KONSEKUENSI PENETAPAN STATUS KELOMPOK KRIMINAL BERSENJATA (KKB) DALAM KONFLIK PAPUA SEBAGAI GERAKAN TERORIS MENURUT HUKUM PIDANA

Abstract

Berdasarkan sejarahnya, sebelum diberikan label sebagai teroris oleh pemerintah, aksi kekerasan yang dilakukan oleh sekelompok orang di Papua mendapatkan sebutan yang berbeda, pihak Kepolisian menyebut Kelompok Kriminal Bersenjata (KKB) sedangkan Tentara Nasional Indonesia menggunakan istilah Kelompok Separatis Bersenjata (KSB), namun bagi Organisasi Papua Merdeka (OPM), kelompok tersebut adalah pejuang yang ingin memisahkan diri dari Indonesia.
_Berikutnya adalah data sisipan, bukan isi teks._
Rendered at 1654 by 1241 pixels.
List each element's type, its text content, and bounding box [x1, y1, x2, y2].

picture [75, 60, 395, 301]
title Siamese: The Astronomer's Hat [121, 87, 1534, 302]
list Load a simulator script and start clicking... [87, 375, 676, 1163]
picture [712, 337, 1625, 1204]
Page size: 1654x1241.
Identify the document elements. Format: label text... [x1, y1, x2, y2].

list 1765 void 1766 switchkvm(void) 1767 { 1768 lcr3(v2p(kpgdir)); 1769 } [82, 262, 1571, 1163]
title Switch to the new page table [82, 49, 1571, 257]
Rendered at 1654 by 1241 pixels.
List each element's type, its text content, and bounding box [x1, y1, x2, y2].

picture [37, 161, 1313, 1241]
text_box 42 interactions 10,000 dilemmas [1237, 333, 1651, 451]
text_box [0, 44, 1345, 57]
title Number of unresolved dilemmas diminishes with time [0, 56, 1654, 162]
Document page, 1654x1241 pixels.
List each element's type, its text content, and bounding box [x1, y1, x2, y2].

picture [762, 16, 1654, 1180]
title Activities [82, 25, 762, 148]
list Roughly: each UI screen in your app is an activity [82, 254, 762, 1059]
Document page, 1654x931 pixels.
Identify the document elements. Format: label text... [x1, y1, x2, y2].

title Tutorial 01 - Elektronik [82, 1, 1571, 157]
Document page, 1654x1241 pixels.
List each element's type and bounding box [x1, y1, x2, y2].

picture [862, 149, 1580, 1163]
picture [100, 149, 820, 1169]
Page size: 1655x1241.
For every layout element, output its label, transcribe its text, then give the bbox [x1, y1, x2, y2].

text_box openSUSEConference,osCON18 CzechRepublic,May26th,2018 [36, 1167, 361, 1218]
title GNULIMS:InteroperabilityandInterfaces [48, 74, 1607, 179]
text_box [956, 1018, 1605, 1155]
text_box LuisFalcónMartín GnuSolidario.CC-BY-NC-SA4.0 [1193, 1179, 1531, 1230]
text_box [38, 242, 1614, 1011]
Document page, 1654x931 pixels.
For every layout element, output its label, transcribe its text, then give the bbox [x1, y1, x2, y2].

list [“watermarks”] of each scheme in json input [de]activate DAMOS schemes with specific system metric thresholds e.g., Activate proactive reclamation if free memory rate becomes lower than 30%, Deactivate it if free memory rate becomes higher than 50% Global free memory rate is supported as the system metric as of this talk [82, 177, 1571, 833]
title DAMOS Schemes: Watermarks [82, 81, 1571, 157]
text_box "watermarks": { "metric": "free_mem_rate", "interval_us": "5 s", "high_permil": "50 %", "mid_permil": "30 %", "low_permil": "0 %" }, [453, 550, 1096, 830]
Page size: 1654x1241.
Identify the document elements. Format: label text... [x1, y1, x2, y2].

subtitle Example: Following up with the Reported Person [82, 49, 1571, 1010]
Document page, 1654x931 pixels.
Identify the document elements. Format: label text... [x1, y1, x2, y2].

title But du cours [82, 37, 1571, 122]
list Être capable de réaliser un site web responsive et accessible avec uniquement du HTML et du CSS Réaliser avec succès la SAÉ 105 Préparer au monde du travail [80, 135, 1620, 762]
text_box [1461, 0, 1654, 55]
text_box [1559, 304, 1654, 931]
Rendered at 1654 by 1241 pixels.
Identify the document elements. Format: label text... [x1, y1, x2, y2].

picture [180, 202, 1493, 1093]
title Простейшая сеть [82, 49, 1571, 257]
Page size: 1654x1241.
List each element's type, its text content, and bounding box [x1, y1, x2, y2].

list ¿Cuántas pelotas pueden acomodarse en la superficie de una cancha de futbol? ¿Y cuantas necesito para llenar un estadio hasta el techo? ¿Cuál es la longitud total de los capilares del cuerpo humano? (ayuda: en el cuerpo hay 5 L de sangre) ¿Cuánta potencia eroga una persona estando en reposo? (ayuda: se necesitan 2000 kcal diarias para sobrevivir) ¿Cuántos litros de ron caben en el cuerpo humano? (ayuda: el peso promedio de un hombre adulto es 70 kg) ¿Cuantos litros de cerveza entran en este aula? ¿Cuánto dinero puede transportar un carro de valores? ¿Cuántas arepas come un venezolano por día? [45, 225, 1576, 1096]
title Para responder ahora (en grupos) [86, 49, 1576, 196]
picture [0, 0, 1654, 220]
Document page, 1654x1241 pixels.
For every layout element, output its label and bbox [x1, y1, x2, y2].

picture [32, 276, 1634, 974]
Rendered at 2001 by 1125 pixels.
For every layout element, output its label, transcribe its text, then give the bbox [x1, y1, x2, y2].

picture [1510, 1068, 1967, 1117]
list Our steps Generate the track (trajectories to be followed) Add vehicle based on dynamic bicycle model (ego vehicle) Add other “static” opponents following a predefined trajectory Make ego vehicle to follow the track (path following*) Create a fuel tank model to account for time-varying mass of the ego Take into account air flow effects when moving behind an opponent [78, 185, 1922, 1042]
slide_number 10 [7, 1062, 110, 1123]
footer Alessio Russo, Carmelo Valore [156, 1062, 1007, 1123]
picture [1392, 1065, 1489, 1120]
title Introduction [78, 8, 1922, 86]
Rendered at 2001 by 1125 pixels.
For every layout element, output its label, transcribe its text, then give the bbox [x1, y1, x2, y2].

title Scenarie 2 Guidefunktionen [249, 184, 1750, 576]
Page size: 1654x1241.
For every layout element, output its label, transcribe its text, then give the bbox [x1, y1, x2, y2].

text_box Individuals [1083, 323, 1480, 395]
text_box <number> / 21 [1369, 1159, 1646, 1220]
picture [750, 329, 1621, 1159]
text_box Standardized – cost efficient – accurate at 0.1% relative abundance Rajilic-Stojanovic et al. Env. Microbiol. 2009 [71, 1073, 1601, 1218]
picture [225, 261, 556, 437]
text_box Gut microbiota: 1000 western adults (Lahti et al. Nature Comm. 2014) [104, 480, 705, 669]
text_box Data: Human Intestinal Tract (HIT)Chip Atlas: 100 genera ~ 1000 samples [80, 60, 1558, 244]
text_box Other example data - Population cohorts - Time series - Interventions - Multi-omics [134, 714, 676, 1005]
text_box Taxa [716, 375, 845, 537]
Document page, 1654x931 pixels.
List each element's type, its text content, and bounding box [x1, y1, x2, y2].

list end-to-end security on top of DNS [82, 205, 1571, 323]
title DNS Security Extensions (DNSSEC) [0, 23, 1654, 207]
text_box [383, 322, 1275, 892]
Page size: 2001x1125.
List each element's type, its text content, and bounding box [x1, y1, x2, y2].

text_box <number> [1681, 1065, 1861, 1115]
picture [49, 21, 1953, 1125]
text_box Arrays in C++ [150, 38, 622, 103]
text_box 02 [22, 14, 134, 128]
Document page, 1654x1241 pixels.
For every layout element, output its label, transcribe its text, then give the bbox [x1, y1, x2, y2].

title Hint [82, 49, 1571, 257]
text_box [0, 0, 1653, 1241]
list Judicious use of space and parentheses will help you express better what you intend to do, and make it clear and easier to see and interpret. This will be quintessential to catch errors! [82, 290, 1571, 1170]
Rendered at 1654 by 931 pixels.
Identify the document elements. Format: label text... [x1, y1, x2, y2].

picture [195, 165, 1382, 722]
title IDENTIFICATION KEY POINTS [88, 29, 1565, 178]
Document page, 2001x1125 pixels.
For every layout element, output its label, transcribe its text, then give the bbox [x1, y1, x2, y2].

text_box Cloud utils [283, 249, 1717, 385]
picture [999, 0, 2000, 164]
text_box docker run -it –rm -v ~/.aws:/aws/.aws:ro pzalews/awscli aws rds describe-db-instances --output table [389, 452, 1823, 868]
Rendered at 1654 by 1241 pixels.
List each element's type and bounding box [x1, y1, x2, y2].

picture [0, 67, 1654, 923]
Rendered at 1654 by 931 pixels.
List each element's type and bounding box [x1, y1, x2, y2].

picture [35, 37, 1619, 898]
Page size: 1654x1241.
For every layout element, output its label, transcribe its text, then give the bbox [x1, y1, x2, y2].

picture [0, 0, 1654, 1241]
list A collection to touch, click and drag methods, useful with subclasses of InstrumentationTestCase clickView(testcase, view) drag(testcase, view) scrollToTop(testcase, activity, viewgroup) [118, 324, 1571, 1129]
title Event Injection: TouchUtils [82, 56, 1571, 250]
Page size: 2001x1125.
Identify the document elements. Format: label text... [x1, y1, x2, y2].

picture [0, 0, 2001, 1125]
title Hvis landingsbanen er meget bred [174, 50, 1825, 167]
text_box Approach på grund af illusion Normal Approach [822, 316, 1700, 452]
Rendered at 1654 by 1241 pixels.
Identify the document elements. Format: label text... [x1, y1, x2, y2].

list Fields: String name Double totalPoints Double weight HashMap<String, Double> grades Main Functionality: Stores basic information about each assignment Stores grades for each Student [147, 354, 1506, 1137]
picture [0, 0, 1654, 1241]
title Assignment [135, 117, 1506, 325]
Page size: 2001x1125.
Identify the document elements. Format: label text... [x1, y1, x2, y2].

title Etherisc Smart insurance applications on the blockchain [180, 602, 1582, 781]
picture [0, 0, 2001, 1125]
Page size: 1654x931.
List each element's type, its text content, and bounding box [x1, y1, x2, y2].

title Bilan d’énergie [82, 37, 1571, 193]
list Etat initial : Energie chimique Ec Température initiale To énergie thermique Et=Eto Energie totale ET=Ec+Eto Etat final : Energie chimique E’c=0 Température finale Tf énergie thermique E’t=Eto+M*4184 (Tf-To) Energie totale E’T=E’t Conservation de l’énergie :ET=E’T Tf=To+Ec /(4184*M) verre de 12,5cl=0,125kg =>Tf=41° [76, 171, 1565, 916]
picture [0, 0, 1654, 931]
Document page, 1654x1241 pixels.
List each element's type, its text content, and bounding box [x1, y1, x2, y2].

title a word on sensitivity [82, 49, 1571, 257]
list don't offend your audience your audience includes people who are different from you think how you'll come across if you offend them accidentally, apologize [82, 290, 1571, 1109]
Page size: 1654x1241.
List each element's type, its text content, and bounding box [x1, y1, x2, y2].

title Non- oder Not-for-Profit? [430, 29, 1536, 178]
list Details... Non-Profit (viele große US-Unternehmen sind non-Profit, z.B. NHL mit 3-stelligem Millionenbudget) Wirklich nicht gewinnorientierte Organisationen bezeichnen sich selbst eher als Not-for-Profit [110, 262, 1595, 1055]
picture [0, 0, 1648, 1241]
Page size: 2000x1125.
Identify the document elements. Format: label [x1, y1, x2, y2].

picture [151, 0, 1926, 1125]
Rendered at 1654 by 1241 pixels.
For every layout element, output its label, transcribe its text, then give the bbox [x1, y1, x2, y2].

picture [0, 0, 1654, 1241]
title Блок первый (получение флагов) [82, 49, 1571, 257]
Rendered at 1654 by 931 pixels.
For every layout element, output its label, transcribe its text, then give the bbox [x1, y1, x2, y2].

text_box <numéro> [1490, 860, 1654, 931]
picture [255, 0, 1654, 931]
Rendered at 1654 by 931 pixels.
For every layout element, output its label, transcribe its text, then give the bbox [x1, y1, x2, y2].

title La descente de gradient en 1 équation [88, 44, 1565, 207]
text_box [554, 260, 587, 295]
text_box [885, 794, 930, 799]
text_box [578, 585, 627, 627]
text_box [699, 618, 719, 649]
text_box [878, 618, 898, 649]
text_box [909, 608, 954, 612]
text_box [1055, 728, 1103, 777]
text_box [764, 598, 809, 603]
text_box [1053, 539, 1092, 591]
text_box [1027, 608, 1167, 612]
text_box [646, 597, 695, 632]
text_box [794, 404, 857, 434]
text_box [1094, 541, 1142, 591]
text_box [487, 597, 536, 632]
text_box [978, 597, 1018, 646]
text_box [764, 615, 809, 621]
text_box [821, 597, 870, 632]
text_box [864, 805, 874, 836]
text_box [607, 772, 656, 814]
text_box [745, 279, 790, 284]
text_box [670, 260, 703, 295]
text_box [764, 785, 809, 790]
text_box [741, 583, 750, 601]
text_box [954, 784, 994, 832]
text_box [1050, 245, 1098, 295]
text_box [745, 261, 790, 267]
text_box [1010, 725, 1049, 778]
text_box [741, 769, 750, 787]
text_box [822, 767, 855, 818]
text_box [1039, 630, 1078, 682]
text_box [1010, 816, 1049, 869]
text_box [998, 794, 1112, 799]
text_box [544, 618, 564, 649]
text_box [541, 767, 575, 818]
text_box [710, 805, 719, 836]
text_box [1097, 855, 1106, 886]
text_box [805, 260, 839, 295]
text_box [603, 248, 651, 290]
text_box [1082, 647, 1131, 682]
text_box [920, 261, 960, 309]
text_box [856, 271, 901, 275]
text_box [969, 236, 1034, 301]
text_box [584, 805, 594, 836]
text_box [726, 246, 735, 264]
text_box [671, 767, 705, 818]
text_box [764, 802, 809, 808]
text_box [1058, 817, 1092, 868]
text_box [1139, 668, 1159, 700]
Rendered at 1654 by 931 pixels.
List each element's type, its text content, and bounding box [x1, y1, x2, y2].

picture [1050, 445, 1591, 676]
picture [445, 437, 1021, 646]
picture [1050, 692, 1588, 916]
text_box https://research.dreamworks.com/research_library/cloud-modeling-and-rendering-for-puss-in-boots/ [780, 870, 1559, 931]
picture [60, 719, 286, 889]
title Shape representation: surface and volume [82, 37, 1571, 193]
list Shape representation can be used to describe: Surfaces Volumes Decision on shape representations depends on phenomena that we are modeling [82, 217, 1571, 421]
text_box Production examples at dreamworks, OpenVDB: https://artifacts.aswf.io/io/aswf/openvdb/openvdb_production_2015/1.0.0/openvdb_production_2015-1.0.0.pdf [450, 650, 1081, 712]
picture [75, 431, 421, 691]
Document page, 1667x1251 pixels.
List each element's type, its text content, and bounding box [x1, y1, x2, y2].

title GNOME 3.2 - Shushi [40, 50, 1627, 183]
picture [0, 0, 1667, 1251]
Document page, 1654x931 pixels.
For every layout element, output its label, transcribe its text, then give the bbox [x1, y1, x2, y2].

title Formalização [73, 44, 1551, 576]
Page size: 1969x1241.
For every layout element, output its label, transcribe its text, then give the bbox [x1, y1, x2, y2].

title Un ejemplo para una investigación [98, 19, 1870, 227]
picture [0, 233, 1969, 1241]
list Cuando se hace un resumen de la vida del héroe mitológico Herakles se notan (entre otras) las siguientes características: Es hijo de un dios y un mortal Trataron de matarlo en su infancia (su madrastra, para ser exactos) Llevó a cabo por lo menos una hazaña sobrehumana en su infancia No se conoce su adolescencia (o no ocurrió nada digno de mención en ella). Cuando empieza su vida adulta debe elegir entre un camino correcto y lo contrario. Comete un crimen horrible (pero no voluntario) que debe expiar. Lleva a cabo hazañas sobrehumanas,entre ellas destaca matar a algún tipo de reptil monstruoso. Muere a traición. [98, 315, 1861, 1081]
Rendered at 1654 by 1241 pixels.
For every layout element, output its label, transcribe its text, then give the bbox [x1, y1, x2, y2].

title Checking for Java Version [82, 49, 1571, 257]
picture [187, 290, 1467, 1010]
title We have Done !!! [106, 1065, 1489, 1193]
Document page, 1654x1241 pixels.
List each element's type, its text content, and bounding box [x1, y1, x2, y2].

Berbagai penyerangan yang dilakukan oleh KKB/ KSB/ OPM terhadap aparat penegak hukum yang bertugas di Papua, memaksa pemerintah untuk secara tegas menetapkan aksi tindakan maupun kelompok yang melakukan kekerasan di Papua sebagai tindak pidana teroris. Penelitian ini bertujuan untuk mengetahui apakah penetapan status tersebut tepat dan bagaimana konsekuensi penetapan status teroris tersebut dalam sudut pandang hukum pidana baik materiil maupun formil. Metode yang dipergunakan dalam penelitian ini adalah penelitian normatif dengan pendekatan perundang-undangan, pendekatan konseptual dan pendekatan kasus. Hasil penelitian ini menjelaskan bahwasanya penetapan KKB/ KSB/ OPM dalam konflik bersenjata di Papua sebagai kelompok teroris tidak tepat karena latar belakang sejarah serta pemenuhan unsur-unsur yang termuat dalam UU Pemberantasan Terorisme tidak tepat. Penetapan status teroris tersebut bukanlah solusi untuk mengatasi konflik di Papua karena memiliki konsekuensi tidak hanya terhadap kualifikasi tindak pidana yang dilakukan tetapi dengan instrument hukum, model penegakan hukum dan pihak yang terlibat dalam penanganan KKB/ KSB/ OPM.